As we’ve seen over the last few weeks, eating insects can be very normal. But if you’re not convinced on insects as food, you can still support insects as feed.

5 comments

  1. The only ‘fly in the ointment’ (sorry!) that I can see in this beastielicious diet you are promoting is the recent German study reporting a 75% decline in the insect population https://theconversation.com/insect-armageddon-five-crucial-questions-answered-86171 Should we leave the insects to the birds etc (and your cat) as humankind is wreaking enough havoc with pesticides, deforestation etc….? Not sure how the necessary scale of production, beyond niche food, could be achieved, which raises even more questions.

    1. Falling insect numbers in the wild is a concern, and that German study raises a lot of questions. But for the most part we’re not talking about catching wild insects, either for feed or food. They would be farmed in controlled environments, and wouldn’t affect insects numbers in the wild either positively or negatively.

      None of it needs to distract us from the task of reducing pesticide use and finding more insect-friendly forms of farming either.

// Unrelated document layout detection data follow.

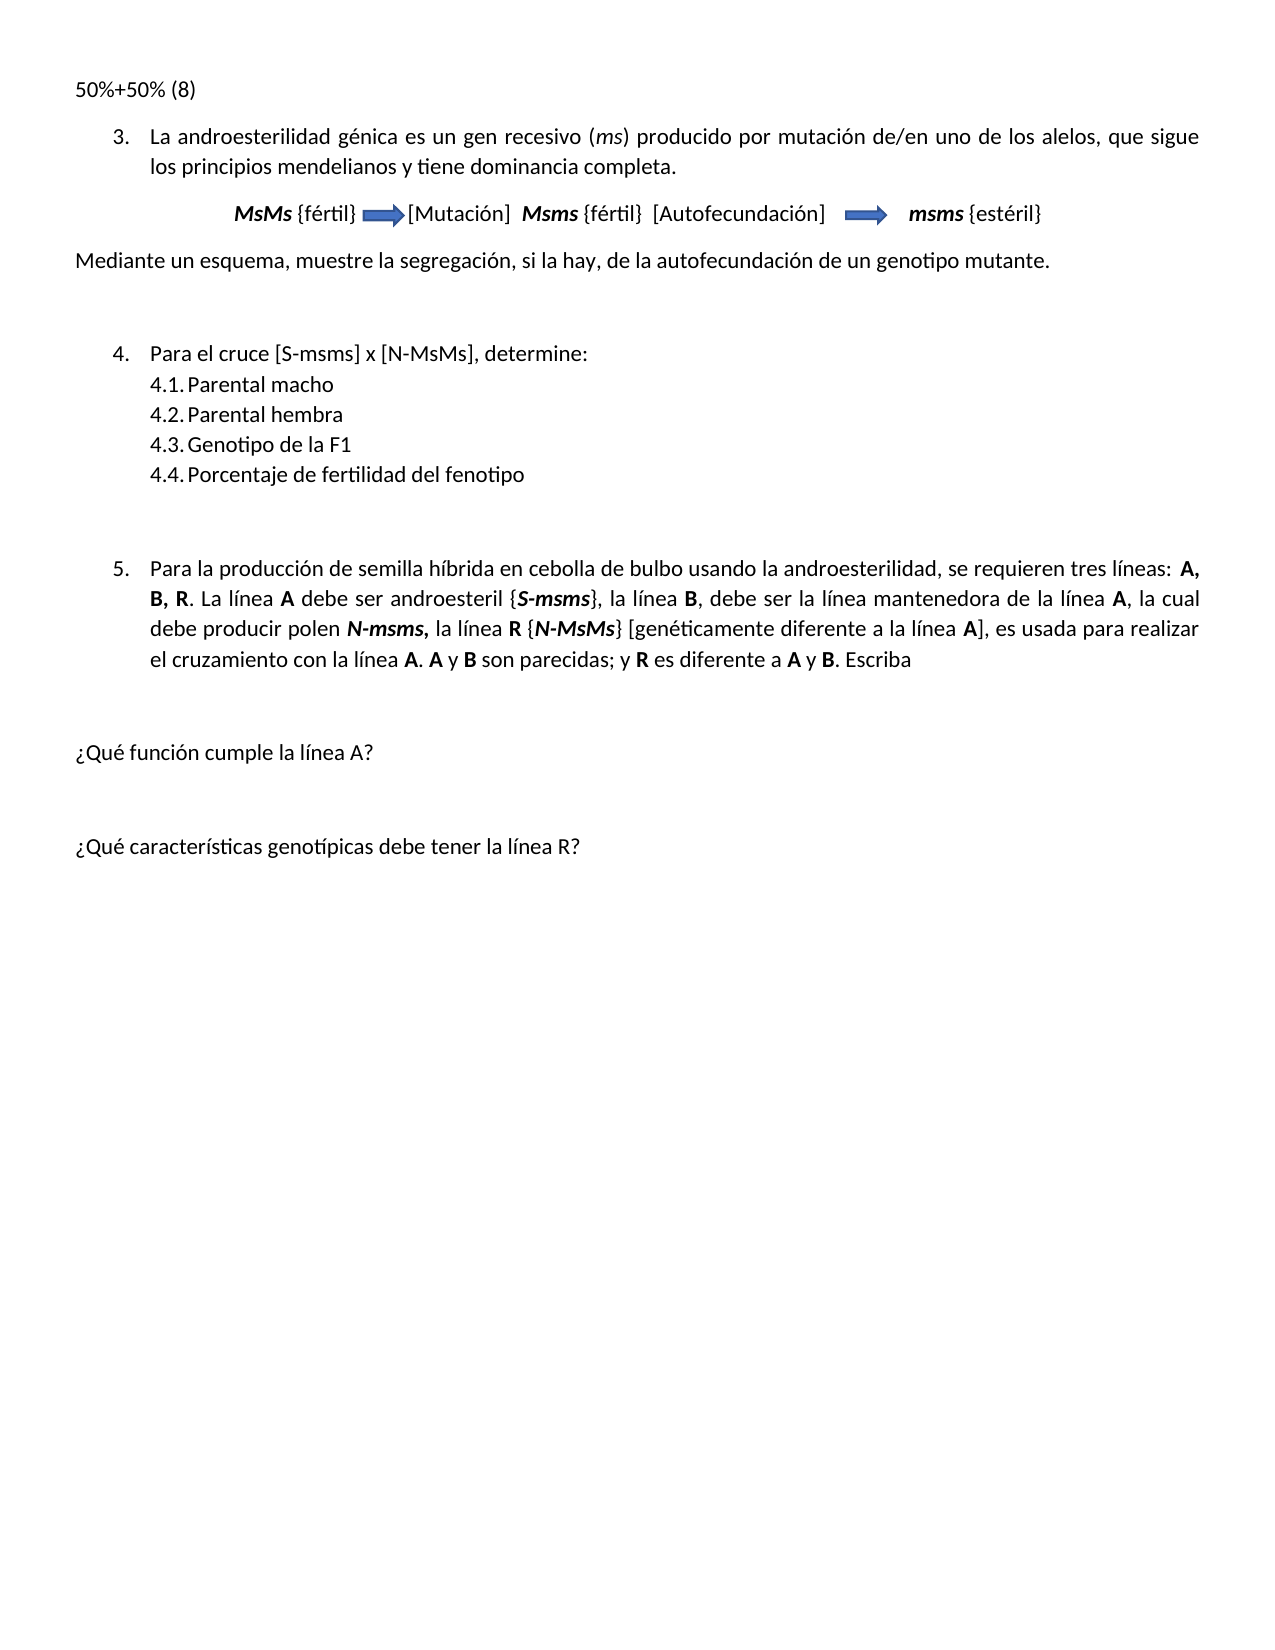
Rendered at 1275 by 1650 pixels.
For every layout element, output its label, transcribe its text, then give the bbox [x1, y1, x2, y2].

list Parental macho [150, 370, 1200, 398]
list Porcentaje de fertilidad del fenotipo [150, 460, 1200, 488]
list La androesterilidad génica es un gen recesivo (ms) producido por mutación de/en uno de los alelos, que sigue los principios mendelianos y tiene dominancia completa. [112, 122, 1200, 180]
text ¿Qué características genotípicas debe tener la línea R? [75, 832, 1200, 860]
text MsMs {fértil} [Mutación] Msms {fértil} [Autofecundación] msms {estéril} [75, 199, 1200, 227]
list Para la producción de semilla híbrida en cebolla de bulbo usando la androesterilidad, se requieren tres líneas: A, B, R. La línea A debe ser androesteril {S-msms}, la línea B, debe ser la línea mantenedora de la línea A, la cual debe producir polen N-msms, la línea R {N-MsMs} [genéticamente diferente a la línea A], es usada para realizar el cruzamiento con la línea A. A y B son parecidas; y R es diferente a A y B. Escriba [112, 554, 1200, 673]
list Genotipo de la F1 [150, 430, 1200, 458]
text ¿Qué función cumple la línea A? [75, 738, 1200, 767]
text Mediante un esquema, muestre la segregación, si la hay, de la autofecundación de un genotipo mutante. [75, 246, 1200, 274]
text 50%+50% (8) [75, 75, 1200, 103]
list Parental hembra [150, 400, 1200, 428]
list Para el cruce [S-msms] x [N-MsMs], determine: [112, 339, 1200, 368]
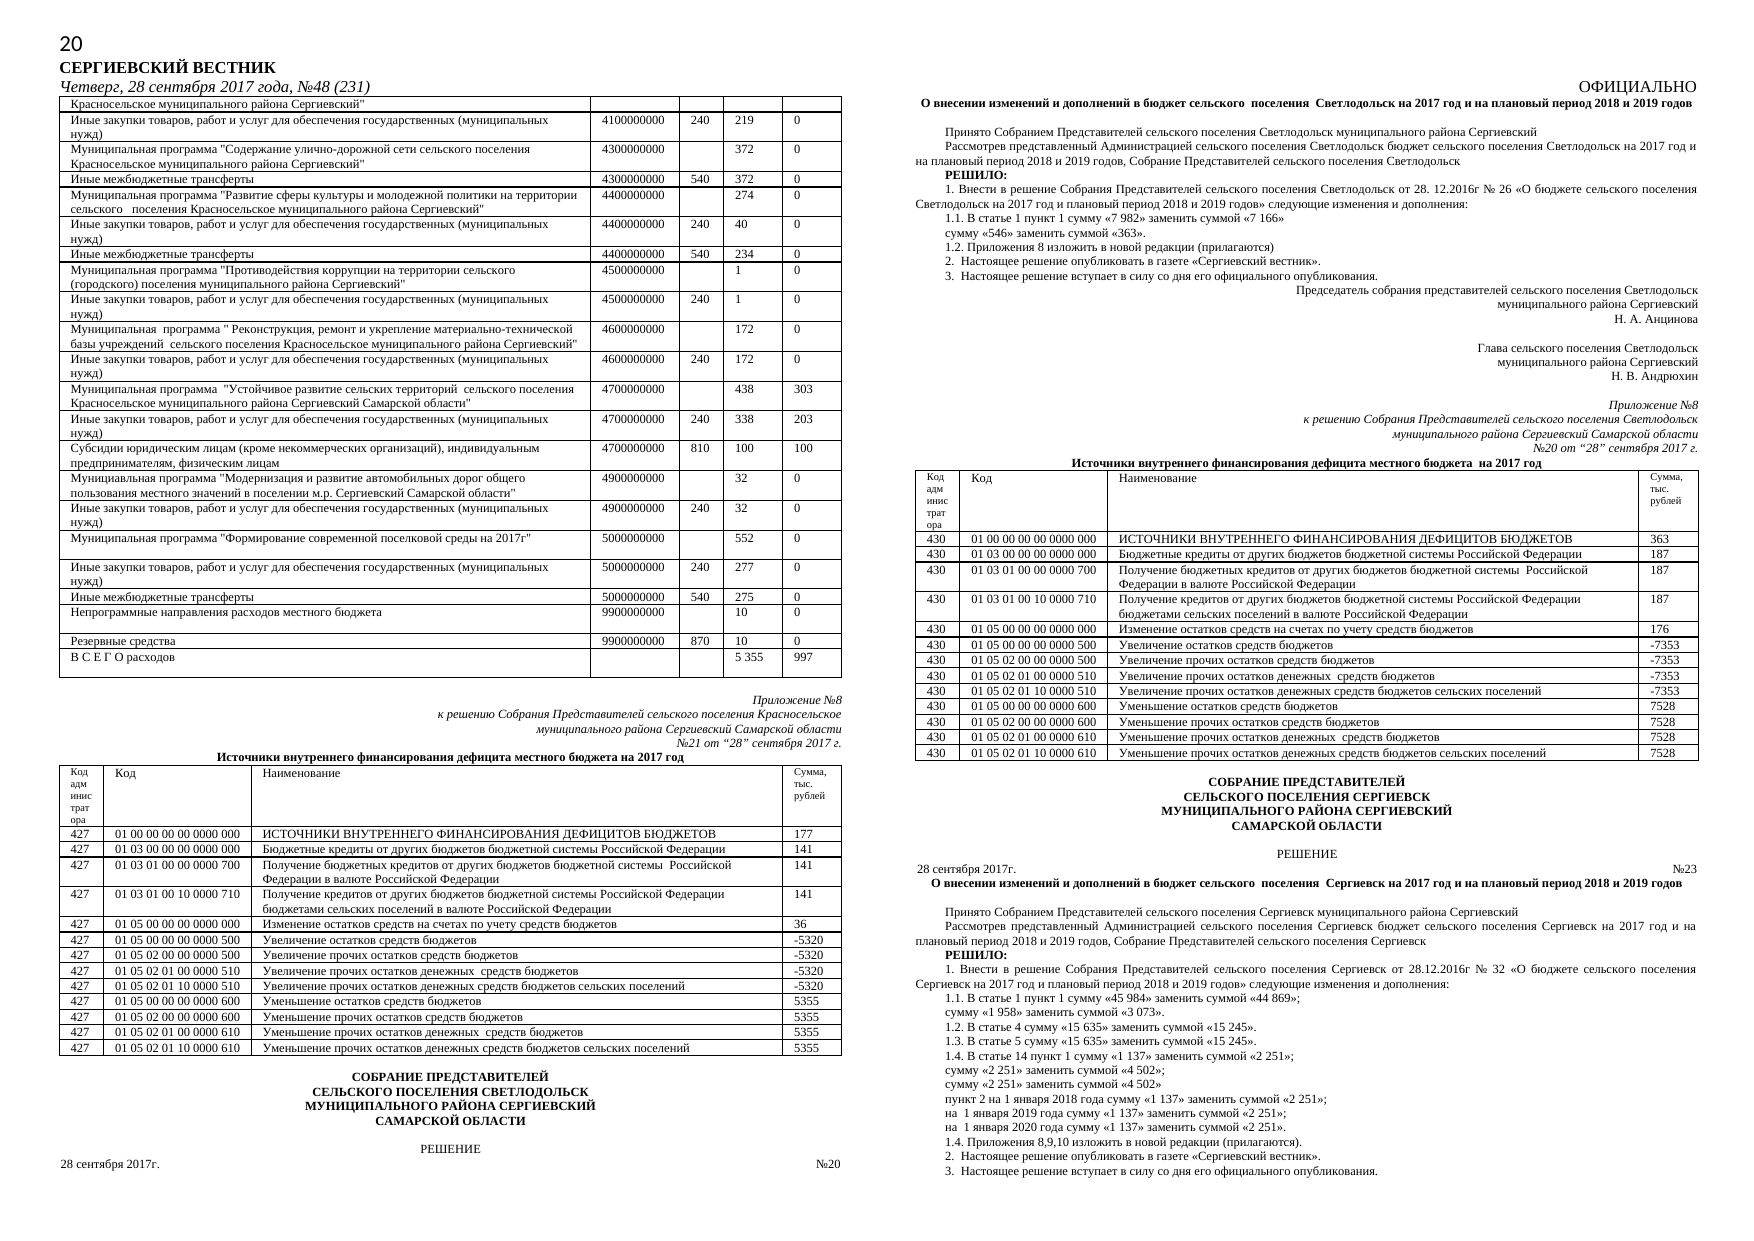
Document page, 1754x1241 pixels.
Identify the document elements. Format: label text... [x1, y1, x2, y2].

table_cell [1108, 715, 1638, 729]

      1. Hmmm….’controlled environments’ eh? Feeding on a monoculture crop say rather than their ‘natural’ food perhaps? I’m not against the idea, just unsure of the practicalities and deeply worried that Monsanto might cast a beady eye (sorry again) over this…..

        1. In the post I use the example of EnviroFlight. They use the grub-like larvae of the soldier fly, which eats waste matter in its natural environment. When farmed, they are fed on food waste, brewery and bakery by-products, things that are very similar to what they would eat in nature. They’re not fed on crops, generally speaking.

          Controlled environments are necessary because flies and grubs are small, and one has to keep them contained or they’ll all escape!

          Sure, Monsanto might muscle in on this. But right now insect feeds are a direct challenge to Monsanto and feeds based on GM soy.

  2. Jeremy, please keep banging on about this. It makes a great deal of sense to me. As someone who has eaten both cooked and live termites in west Africa (its impotile to turn them down when offered by a tribesman), I have no problem with eating insects myself (prefereably cooked!) and certainly think they should be good animal feed.